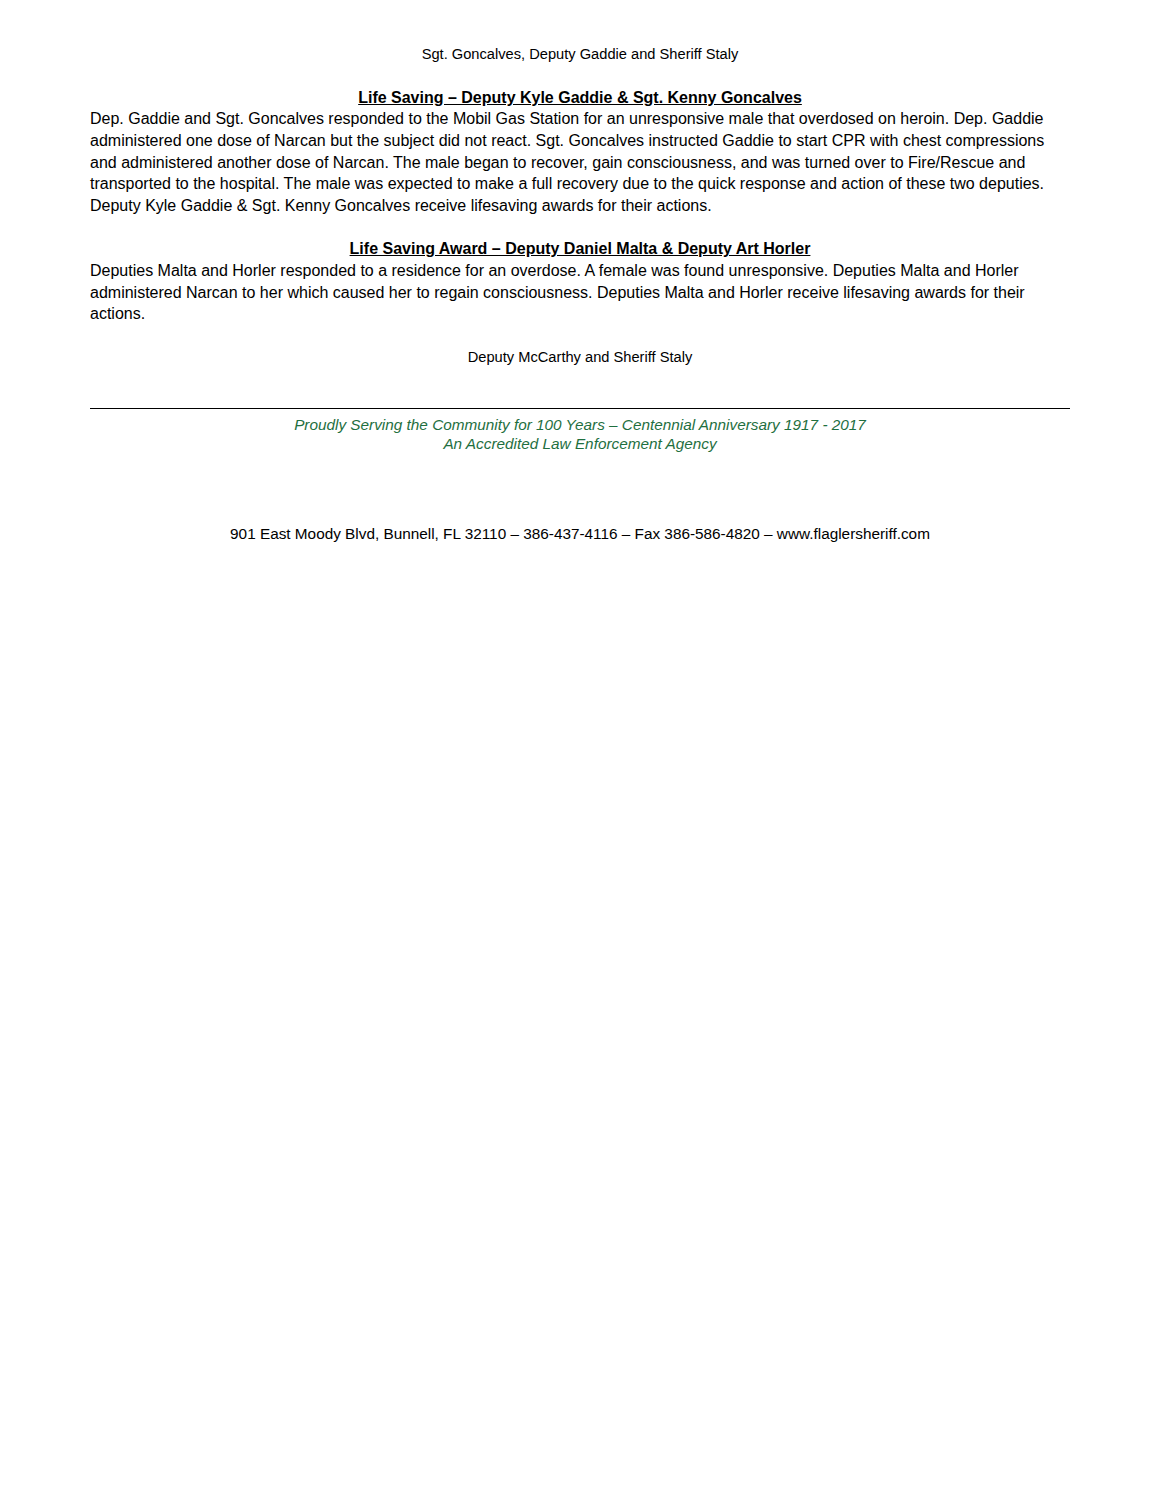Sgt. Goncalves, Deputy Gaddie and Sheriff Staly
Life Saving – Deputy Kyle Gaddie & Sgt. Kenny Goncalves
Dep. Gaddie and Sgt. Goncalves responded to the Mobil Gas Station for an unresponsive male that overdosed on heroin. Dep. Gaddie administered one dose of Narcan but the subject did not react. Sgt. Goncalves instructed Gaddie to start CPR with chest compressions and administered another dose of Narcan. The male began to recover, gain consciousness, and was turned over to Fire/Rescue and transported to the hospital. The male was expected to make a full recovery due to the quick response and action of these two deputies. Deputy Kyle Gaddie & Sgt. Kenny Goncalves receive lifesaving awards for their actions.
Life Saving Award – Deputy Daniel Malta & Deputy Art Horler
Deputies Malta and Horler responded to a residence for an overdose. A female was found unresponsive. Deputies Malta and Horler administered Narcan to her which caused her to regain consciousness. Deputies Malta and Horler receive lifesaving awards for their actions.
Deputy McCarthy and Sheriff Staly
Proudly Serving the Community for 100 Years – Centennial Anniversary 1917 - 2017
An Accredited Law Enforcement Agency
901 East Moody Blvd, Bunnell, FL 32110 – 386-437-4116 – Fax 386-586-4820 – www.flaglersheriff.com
______
What needs to be done:
The response must contain exactly the lines from the one with "Proudly Serving the" to the end of the entries above, both included, and nothing more.

Answer to this exercise:
Proudly Serving the Community for 100 Years – Centennial Anniversary 1917 - 2017
An Accredited Law Enforcement Agency
901 East Moody Blvd, Bunnell, FL 32110 – 386-437-4116 – Fax 386-586-4820 – www.flaglersheriff.com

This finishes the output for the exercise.